Instead, this is a story about the Food Bank of Northern Nevada and how a bunch of businesses their owners and their employees helped make sure that 153,000 people didn't go hungry.

And this isn't a story about how they kept 153,000 people including 70,000 kids who deserve a whole lot better from going hungry just on Christmas Day. This is a story about how they also kept them from going hungry on ordinary days like March 28 and July 14, when hunger pinches just as much as it does on Christmas Day.

When you're done thinking about the difference that businesspeople made to their hungry neighbors, multiply their work by 5,037, the number of charities in Nevada registered with the Internal Revenue Service at last count.

But first, consider the Food Bank of Northern Nevada:

"This is our community. We are raising our families here. We feel that food is a basic necessity for our neighbors," says Bonnie Drinkwater, a business attorney in Reno whose practice is a financial supporter of the Food Bank of Northern Nevada.

Staff members of the small law office, Drinkwater says, seek to share the abundance of their lives and help the community in a number of ways. But food is the most basic.

"You can't go out and get a job, you can't go to school, if you are hungry," the attorney says.

More than 50 companies some as large as Wells Fargo, others as small as Kevin L. Konsmo Construction provide cash donations to keep the Food Bank humming in its warehouse at Tahoe Reno Industrial Center.

Other companies match employee contributions. A few days ago, Microsoft Licensing gave the Food Bank $29,387, money raised through its annual giving campaign from employees and a company match.

The Food Bank is able to stretch those cash contributions through other gifts. The food drives that are part of the holiday season at many offices help.

So do bigger contributions. Just a few days ago, the newly created charitable program of Advanced Refining Concepts donated a fillup of the Food Bank's 18-wheeled refrigerated delivery truck with 200 gallons of diesel fuel from the Advanced Refining's new processing plant around the corner from the Food Bank's warehouse.

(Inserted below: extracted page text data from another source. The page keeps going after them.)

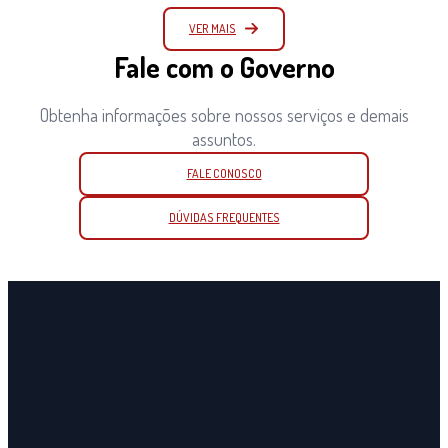
VER MAIS
Fale com o Governo
Obtenha informações sobre nossos serviços e demais
assuntos.
FALE CONOSCO
DÚVIDAS FREQUENTES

And it's no coincidence that the warehouse itself overlooks the grocery distribution facility of Walmart, which joins with other grocers and food distributors to provide a steady stream of donated merchandise.

Much of that donated food is sorted and boxed by groups of volunteers from northern Nevada businesses.

"It brings us together as a group to do something for the community," says Michelle Sherven, president of Western Environmental Testing Laboratory in Sparks.

Each month for the past couple of years, five or 10 staff members of the laboratory company have volunteered once a month at the Food Bank warehouse.

While that volunteer labor helps the Food Bank get its work done, it also keeps the needs of the poor and the hungry in front of busy people.

"For every employee and every customer who participates with these companies and is made aware of the overwhelming needs of the clients we serve, many more people in the community understand how important our goal of ending hunger is as a result," says Doris Phelps, the chief marketing and philanthropy officer for the Food Bank of Northern Nevada.

And here is what Phelps mean when she talks about "overwhelming needs": In the past three years, since the onset of the recession, the number of people served by the Food Bank has increased by 70 percent.

SIDEBAR

A donation of space

The generosity of the owner of a vacant commercial building and the work of two real estate brokers provided a temporary holiday facility for the Salvation Army to collect holiday donations.

The nonprofit is working this year from a high-visibility building at 7175 S. Virginia St., previously a Lithia Audi dealership.

Paul Snider, owner of the building, donated the space. The arrangement was put together this autumn by Floyd Rowley, a senior vice president with Colliers International, and Don Welsh, vice president of Grubb & Ellis.